STEM Team Learns Design for Additive Manufacturing

It has been great to have Plural AM as a sponsor for Knights STEM Association (KSA). Tom has been an awesome supporter and our boys got to experience the value of 3D printing parts. In the 2015 season Plural printed propeller guards for our Remotely Operated Vehicle (ROV) and also provided some tips to the team for strengthening the design they came up with. For rocketry, the team will be creating an egg holder to be 3D printed, and we look forward to working with Plural again.

Redesigning Two Parts into One Component

The Knights STEM Association of Vancouver, Washington had only weeks to design and build their underwater ROV for an upcoming regional MATE competition.
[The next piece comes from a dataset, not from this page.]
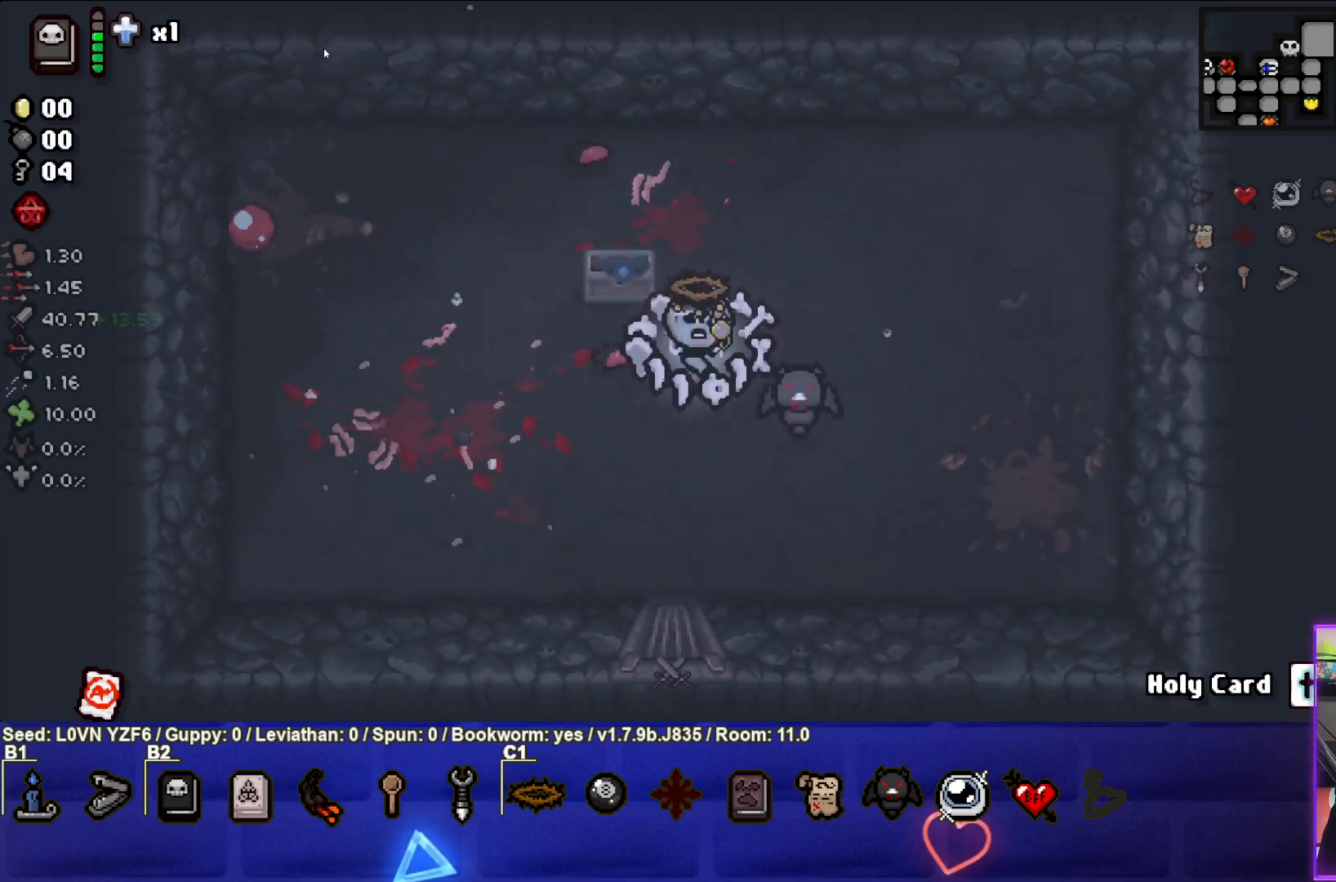
{"buttons": ["CIRCLE"], "left_stick": "down-left", "events": [[117, "left_stick", "down-left"], [233, "left_stick", "center"], [250, "CIRCLE", "down"], [433, "left_stick", "down-left"]]}
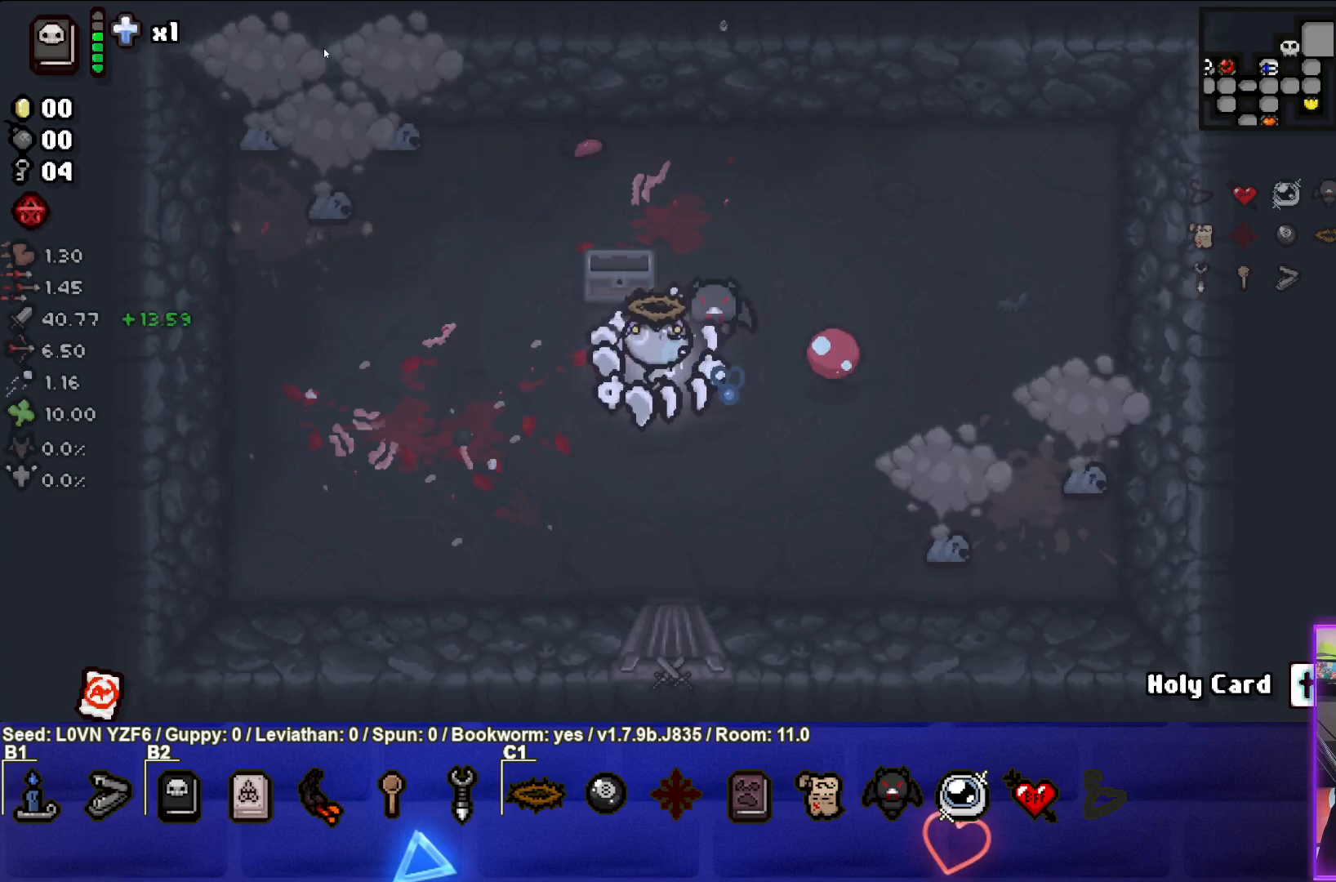
{"buttons": ["CIRCLE"], "left_stick": "down-left", "events": [[117, "left_stick", "center"], [267, "left_stick", "down"], [317, "CIRCLE", "up"], [400, "left_stick", "down-left"], [467, "CIRCLE", "down"]]}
Plural is proud to be one of the team’s sponsors.

After providing an initial 3D print of the propeller guard, we were able to participate in a design review. During the meeting, the team determined that two important components of the ROV, the motor mount and propeller guard, were optimal candidates for a redesign using the principles of Design for Additive Manufacturing (DFAM).

The team quickly got to work on the new design and presented us with a new CAD model, combining the motor mount & propeller guard into a single piece. While the initial redesign had a slight hole placement error, they were able to quickly update the model and send us the new version. After a few iterations, we printed the device using ABS, and it fit perfectly.


From initial to completed design

Why is this important?

When you use an additive manufacturing process, you immediately receive greater design freedom and flexibility. In this case, both of those parts would typically have been created separately using conventional design and fabrication. With DFAM, the two became one. In addition, the Knights STEM team was able to look critically at their design, and take a new approach!

Final Results

Not only did the revision simplify the design and reduce part count and weight, it also increased strength and allowed for multiple iterations of the design over a timeframe of a few days, essential to the team meeting their required dates. As for the MATE competition? The team received 2nd place.

Congratulations to the team – we wish you much success in the future!


About the Knights STEM Association

The team has been together for 9 years competing in tabletop robot competitions thru FIRST LEGO League. They placed in the top 1.7% of nearly 500 teams in SW Washington and Oregon in 2015. In addition to the underwater ROV competition, they recently returned from the Team America Rocketry Challenge final in Washington, DC.

Click here to fund the team.

About MATE (Marine Advanced Technology Education) Center

MATEs objective is to provide the marine technical workforce with appropriately educated workers and to use marine technology to create interest in and improve Science Technology, Engineering and Math (STEM) education.